(Provided data Opens)
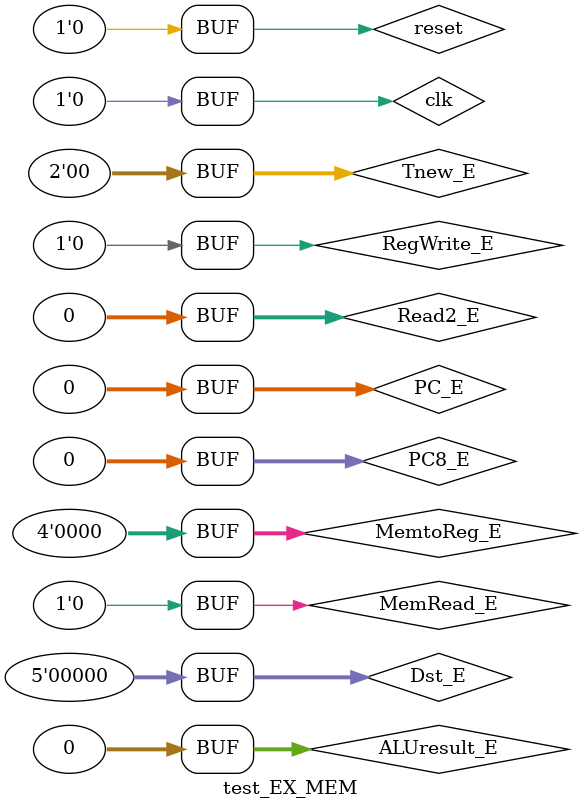
<source format=v>
`timescale 1ns / 1ps


module test_EX_MEM;

	// Inputs
	reg RegWrite_E;
	reg MemRead_E;
	reg [3:0] MemtoReg_E;
	reg [31:0] Read2_E;
	reg [31:0] PC_E;
	reg [31:0] PC8_E;
	reg [31:0] ALUresult_E;
	reg [4:0] Dst_E;
	reg [1:0] Tnew_E;
	reg clk;
	reg reset;

	// Outputs
	wire RegWrite_M;
	wire [3:0] MemtoReg_M;
	wire MemRead_M;
	wire [31:0] ALUresult_M;
	wire [31:0] PC_M;
	wire [31:0] PC8_M;
	wire [31:0] Read2_M;
	wire [4:0] Dst_M;
	wire [1:0] Tnew_M;

	// Instantiate the Unit Under Test (UUT)
	EX_MEM uut (
		.RegWrite_E(RegWrite_E), 
		.MemRead_E(MemRead_E), 
		.MemtoReg_E(MemtoReg_E), 
		.Read2_E(Read2_E), 
		.PC_E(PC_E), 
		.PC8_E(PC8_E), 
		.ALUresult_E(ALUresult_E), 
		.Dst_E(Dst_E), 
		.Tnew_E(Tnew_E), 
		.clk(clk), 
		.reset(reset), 
		.RegWrite_M(RegWrite_M), 
		.MemtoReg_M(MemtoReg_M), 
		.MemRead_M(MemRead_M), 
		.ALUresult_M(ALUresult_M), 
		.PC_M(PC_M), 
		.PC8_M(PC8_M), 
		.Read2_M(Read2_M), 
		.Dst_M(Dst_M), 
		.Tnew_M(Tnew_M)
	);

	initial begin
		// Initialize Inputs
		RegWrite_E = 0;
		MemRead_E = 0;
		MemtoReg_E = 0;
		Read2_E = 0;
		PC_E = 0;
		PC8_E = 0;
		ALUresult_E = 0;
		Dst_E = 0;
		Tnew_E = 0;
		clk = 0;
		reset = 0;

		// Wait 100 ns for global reset to finish
		#100;
        
		// Add stimulus here

	end
      
endmodule


</source>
(Provided data Closes)
• [What this task involves]: Go through the data above and return each line containing the string "reset".

• [Expected output]:
	reg reset;
		.reset(reset), 
		reset = 0;
		// Wait 100 ns for global reset to finish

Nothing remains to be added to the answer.